How to call remote GreatAI instances#

Microservices architecture (or SOA) work well with ML applications. This is because their interfaces are usually very narrow, while the functionality provided is quite comprehensive. Hence, drawing the boundaries of responsibilities is more straightforward in the case of ML services than in the case of more traditional business applications. For this reason, it is common to have a tree of models (preferably wrapped in GreatAI instances) communicating with each other.

Although regular HTTP POST requests could be sent to each service's /predict endpoint, great-ai comes with two convenience functions: call_remote_great_ai and call_remote_great_ai_async to wrap this request. These provide you with some level of robustness and deserialisation.

Inside notebooks

The async variant, call_remote_great_ai_async, requires a running event loop while the synchronous variant disallows other running event-loops.
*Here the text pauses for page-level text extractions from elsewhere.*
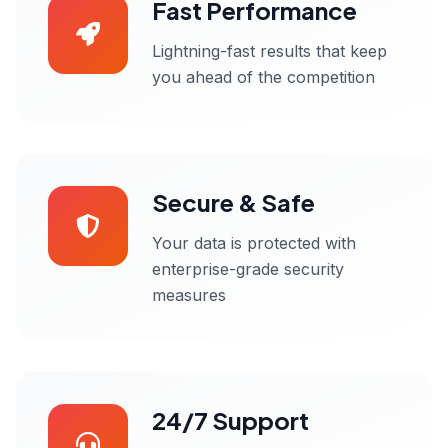
Fast Performance
Lightning-fast results that keep
you ahead of the competition
Secure & Safe
Your data is protected with
enterprise-grade security
measures
24/7 Support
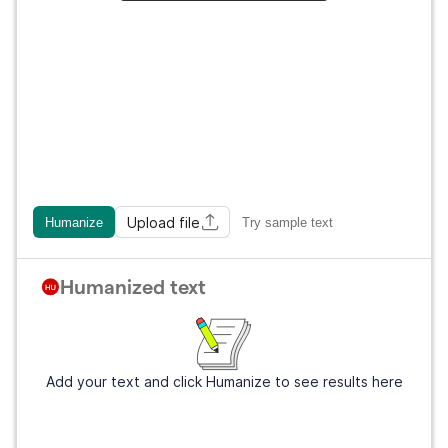
Upload file
Humanize
Try sample text
Humanized text
Add your text and click Humanize to see results here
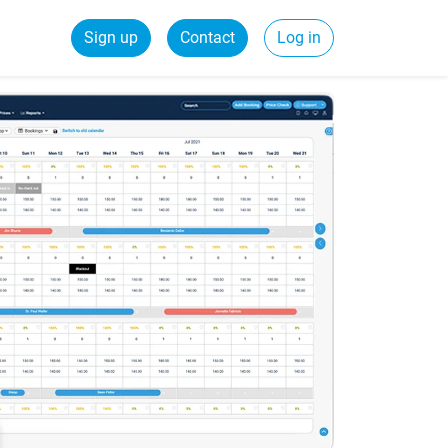
Sign up
Contact
Log in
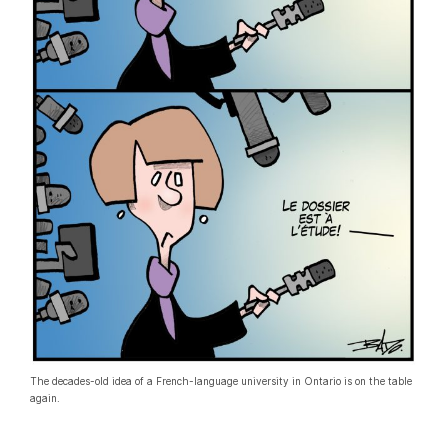
The decades-old idea of a French-language university in Ontario is on the table
again.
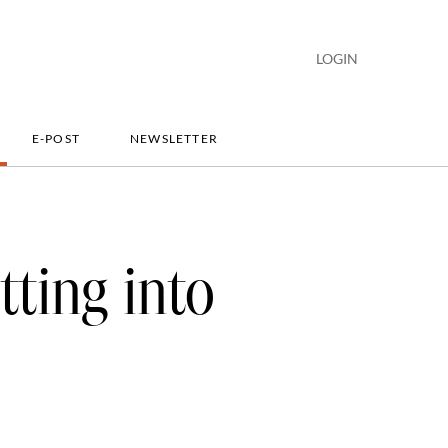
LOGIN
E-POST
NEWSLETTER
tting into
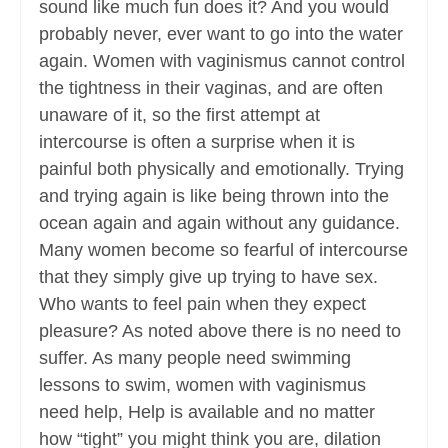
sound like much fun does it? And you would
probably never, ever want to go into the water
again. Women with vaginismus cannot control
the tightness in their vaginas, and are often
unaware of it, so the first attempt at
intercourse is often a surprise when it is
painful both physically and emotionally. Trying
and trying again is like being thrown into the
ocean again and again without any guidance.
Many women become so fearful of intercourse
that they simply give up trying to have sex.
Who wants to feel pain when they expect
pleasure? As noted above there is no need to
suffer. As many people need swimming
lessons to swim, women with vaginismus
need help, Help is available and no matter
how “tight” you might think you are, dilation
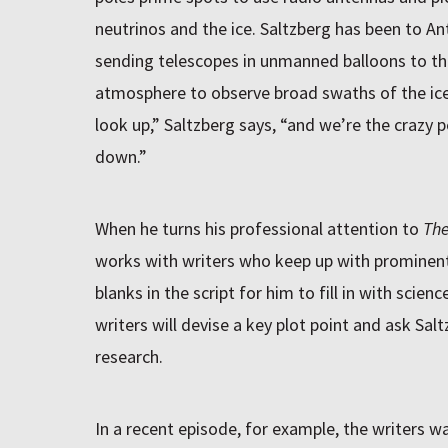
neutrinos and the ice. Saltzberg has been to A
sending telescopes in unmanned balloons to th
atmosphere to observe broad swaths of the ice
look up,” Saltzberg says, “and we’re the crazy 
down.”
When he turns his professional attention to
The
works with writers who keep up with prominent 
blanks in the script for him to fill in with sc
writers will devise a key plot point and ask Saltz
research.
In a recent episode, for example, the writers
Therefore, when running inside a Jupyter Notebook, always call call_remote_great_ai_async.

Simple example#

Let's create two processes: a server and a client.

Server#

server.py
from great_ai import GreatAI
from asyncio import sleep

@GreatAI.create
async def slow_greeter(your_name):
    await sleep(2)
    return f'Hi {your_name}!'

Run this in development mode by executing great-ai server.py or python3 -m great_ai server.py if you're on Windows and great-ai is not in your PATH.

Client#

client.py
from great_ai import call_remote_great_ai

names = ['Olivér', 'Balázs', 'András']

results = [
    call_remote_great_ai(
        'http://localhost:6060',
        {
            'your_name': name
        }
    ).output #(1)
    for name in names
]

print(results)
  1. Only return the outputs, so we don't clutter up the terminal.
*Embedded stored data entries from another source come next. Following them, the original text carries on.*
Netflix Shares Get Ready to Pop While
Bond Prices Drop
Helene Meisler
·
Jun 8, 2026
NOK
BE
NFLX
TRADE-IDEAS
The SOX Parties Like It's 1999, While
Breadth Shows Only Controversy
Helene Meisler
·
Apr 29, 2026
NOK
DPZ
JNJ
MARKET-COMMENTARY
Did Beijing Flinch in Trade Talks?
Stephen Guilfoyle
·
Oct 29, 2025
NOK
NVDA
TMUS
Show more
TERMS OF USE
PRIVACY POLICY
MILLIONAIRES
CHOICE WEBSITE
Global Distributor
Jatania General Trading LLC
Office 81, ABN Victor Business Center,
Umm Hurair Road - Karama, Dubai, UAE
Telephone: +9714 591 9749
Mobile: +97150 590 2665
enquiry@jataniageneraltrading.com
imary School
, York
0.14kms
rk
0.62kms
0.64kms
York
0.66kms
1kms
Run this script as a regular Python script by executing python3 client.py.

screenshot of result

As you can see, everything worked as expected. There is one way to improve it, though.

An async example#

Let's send multiple requests simultaneously to speed up the overall execution time. To do this, we will use the call_remote_great_ai_async function.

Why is this possible?

Note that in server.py, the inference function is declared async. This means that multiple "copies" of it can run at the same time in the same thread. Since there is no CPU bottleneck, the server has a quite large throughput (requests responded to per second), but its latency will stay around 2 seconds due to the async sleep command.

If your great-ai server is not async, higher throughput can be achieved by running multiple instances of it, either manually or by running it with multiple uvicorn workers like this: ENVIRONMENT=production great-ai server.py --worker_count 4

Async client#

async-client.py
from great_ai import call_remote_great_ai_async
import asyncio

names = ['Olivér', 'Balázs', 'András']

async def main():
    futures = [
        call_remote_great_ai_async(
            'http://localhost:6060',
            {
                'your_name': name
            }
        ) for name in names
    ]

    results = await asyncio.gather(*futures)
    print([r.output for r in results])

asyncio.run(main())

Replace client.py with this async client. Note that although async support is significantly more streamlined in recent Python versions, it still requires a bit more boilerplate than its synchronous counterpart.

screenshot of result

This also works and might be considerably quicker in some use cases.